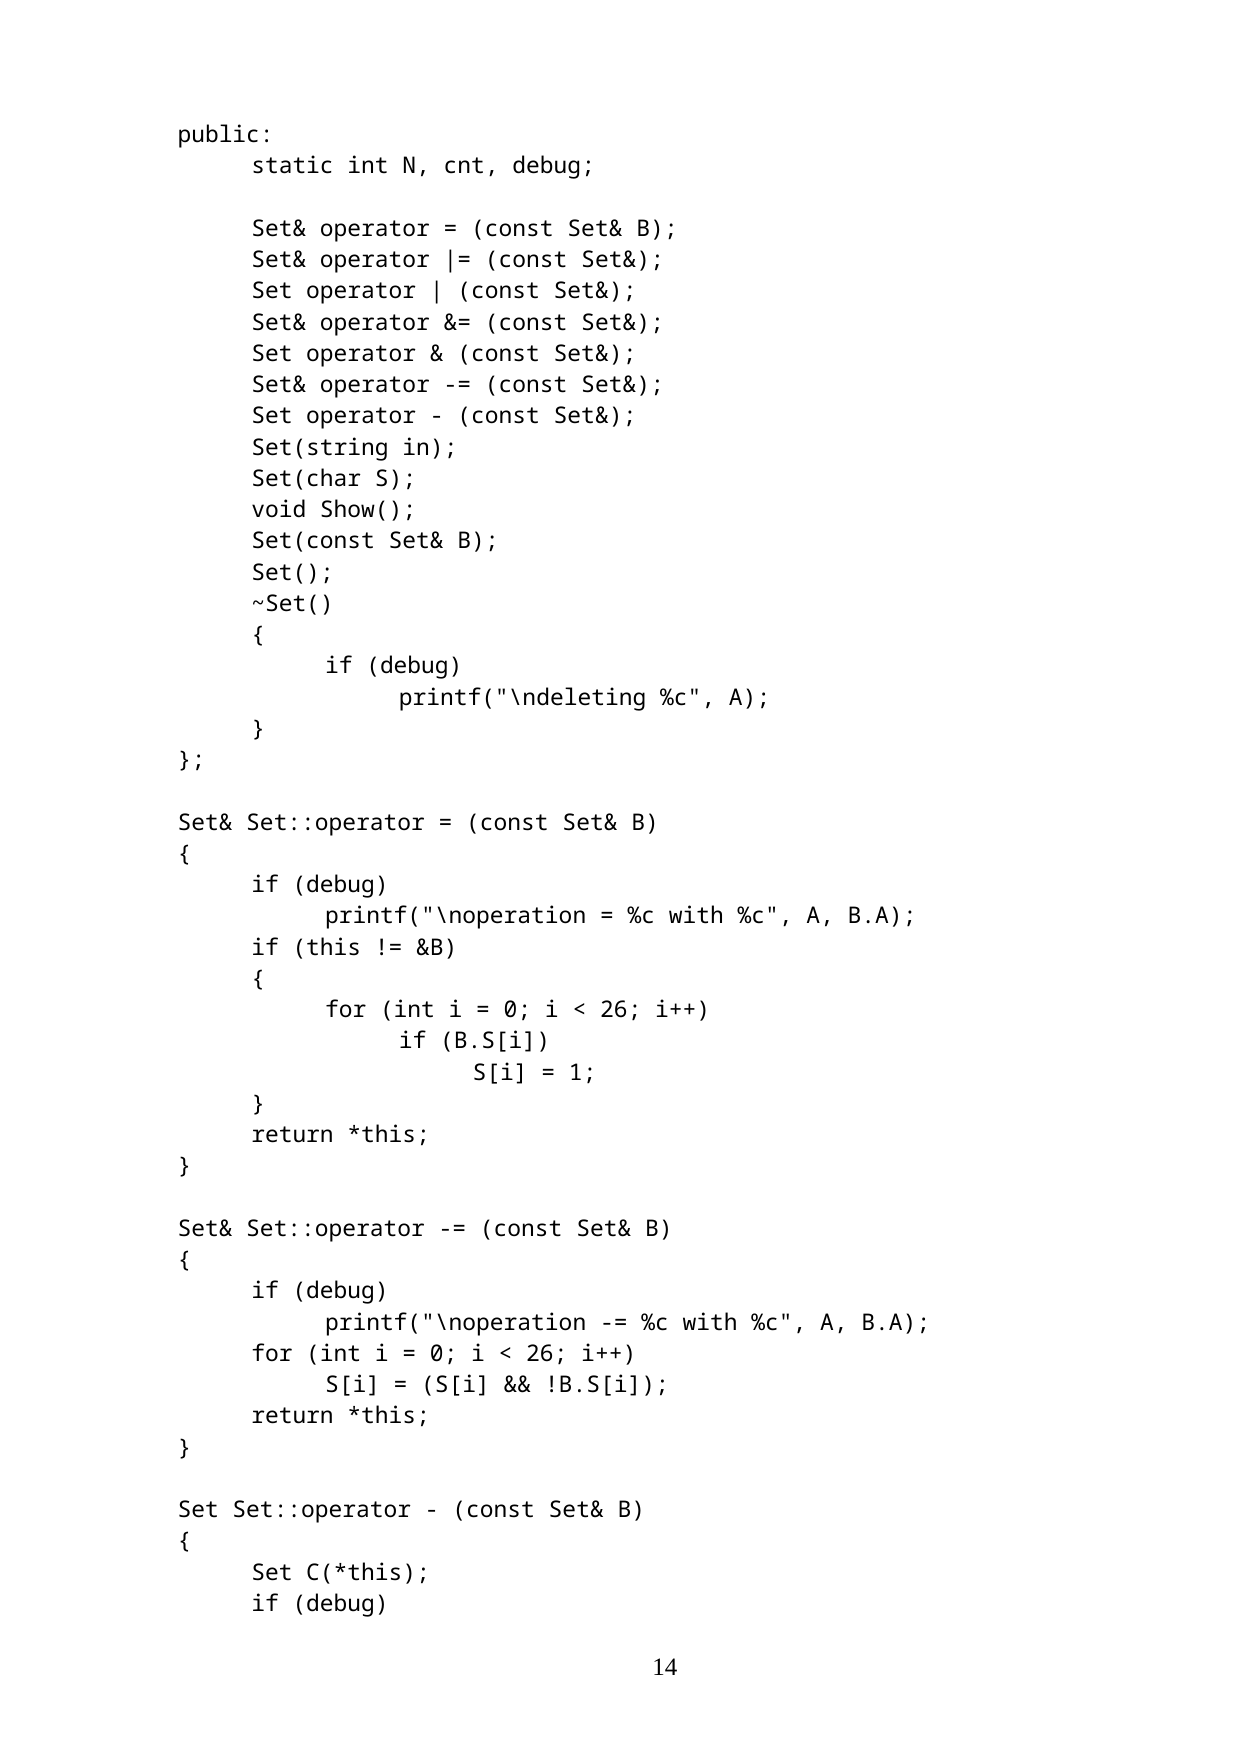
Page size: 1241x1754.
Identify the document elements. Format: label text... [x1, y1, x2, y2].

text if (debug) [177, 649, 1152, 681]
text static int N, cnt, debug; [177, 149, 1152, 181]
text Set& operator &= (const Set&); [177, 306, 1152, 337]
text { [177, 1243, 1152, 1274]
text Set operator - (const Set&); [177, 399, 1152, 431]
text } [177, 1149, 1152, 1181]
text if (debug) [177, 868, 1152, 899]
text Set& Set::operator = (const Set& B) [177, 806, 1152, 837]
text { [177, 618, 1152, 649]
text Set& operator |= (const Set&); [177, 243, 1152, 274]
text return *this; [177, 1399, 1152, 1431]
text for (int i = 0; i < 26; i++) [177, 993, 1152, 1024]
text Set C(*this); [177, 1556, 1152, 1587]
text Set(char S); [177, 462, 1152, 493]
text if (B.S[i]) [177, 1024, 1152, 1056]
text } [177, 1431, 1152, 1462]
text Set operator & (const Set&); [177, 337, 1152, 368]
text printf("\noperation = %c with %c", A, B.A); [177, 899, 1152, 931]
text printf("\noperation -= %c with %c", A, B.A); [177, 1306, 1152, 1337]
text for (int i = 0; i < 26; i++) [177, 1337, 1152, 1368]
text Set& Set::operator -= (const Set& B) [177, 1212, 1152, 1243]
text ~Set() [177, 587, 1152, 618]
text { [177, 962, 1152, 993]
text Set& operator = (const Set& B); [177, 212, 1152, 243]
text Set(const Set& B); [177, 524, 1152, 556]
text Set(string in); [177, 431, 1152, 462]
text } [177, 1087, 1152, 1118]
text printf("\ndeleting %c", A); [177, 681, 1152, 712]
text void Show(); [177, 493, 1152, 524]
text S[i] = 1; [177, 1056, 1152, 1087]
text public: [177, 118, 1152, 149]
text Set Set::operator - (const Set& B) [177, 1493, 1152, 1524]
text Set& operator -= (const Set&); [177, 368, 1152, 399]
text { [177, 837, 1152, 868]
text Set operator | (const Set&); [177, 274, 1152, 306]
text Set(); [177, 556, 1152, 587]
text if (this != &B) [177, 931, 1152, 962]
text } [177, 712, 1152, 743]
text return *this; [177, 1118, 1152, 1149]
text }; [177, 743, 1152, 774]
text if (debug) [177, 1274, 1152, 1306]
text { [177, 1524, 1152, 1556]
text S[i] = (S[i] && !B.S[i]); [177, 1368, 1152, 1399]
text if (debug) [177, 1587, 1152, 1618]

■ Aim of the exercise ■
Reproduce the records with every "debug" renamed to "verbose", changing nothing else. Leave the pictures out of your answer.

■ Final result ■
Page size: 1241x1754.
Identify the document elements. Format: label text... [x1, y1, x2, y2].

text if (verbose) [177, 649, 1152, 681]
text static int N, cnt, verbose; [177, 149, 1152, 181]
text Set& operator &= (const Set&); [177, 306, 1152, 337]
text { [177, 1243, 1152, 1274]
text Set operator - (const Set&); [177, 399, 1152, 431]
text } [177, 1149, 1152, 1181]
text if (verbose) [177, 868, 1152, 899]
text Set& Set::operator = (const Set& B) [177, 806, 1152, 837]
text { [177, 618, 1152, 649]
text Set& operator |= (const Set&); [177, 243, 1152, 274]
text return *this; [177, 1399, 1152, 1431]
text for (int i = 0; i < 26; i++) [177, 993, 1152, 1024]
text Set C(*this); [177, 1556, 1152, 1587]
text Set(char S); [177, 462, 1152, 493]
text if (B.S[i]) [177, 1024, 1152, 1056]
text } [177, 1431, 1152, 1462]
text Set operator & (const Set&); [177, 337, 1152, 368]
text printf("\noperation = %c with %c", A, B.A); [177, 899, 1152, 931]
text printf("\noperation -= %c with %c", A, B.A); [177, 1306, 1152, 1337]
text for (int i = 0; i < 26; i++) [177, 1337, 1152, 1368]
text Set& Set::operator -= (const Set& B) [177, 1212, 1152, 1243]
text ~Set() [177, 587, 1152, 618]
text { [177, 962, 1152, 993]
text Set& operator = (const Set& B); [177, 212, 1152, 243]
text Set(const Set& B); [177, 524, 1152, 556]
text Set(string in); [177, 431, 1152, 462]
text } [177, 1087, 1152, 1118]
text printf("\ndeleting %c", A); [177, 681, 1152, 712]
text void Show(); [177, 493, 1152, 524]
text S[i] = 1; [177, 1056, 1152, 1087]
text public: [177, 118, 1152, 149]
text Set Set::operator - (const Set& B) [177, 1493, 1152, 1524]
text Set& operator -= (const Set&); [177, 368, 1152, 399]
text { [177, 837, 1152, 868]
text Set operator | (const Set&); [177, 274, 1152, 306]
text Set(); [177, 556, 1152, 587]
text if (this != &B) [177, 931, 1152, 962]
text } [177, 712, 1152, 743]
text return *this; [177, 1118, 1152, 1149]
text }; [177, 743, 1152, 774]
text if (verbose) [177, 1274, 1152, 1306]
text { [177, 1524, 1152, 1556]
text S[i] = (S[i] && !B.S[i]); [177, 1368, 1152, 1399]
text if (verbose) [177, 1587, 1152, 1618]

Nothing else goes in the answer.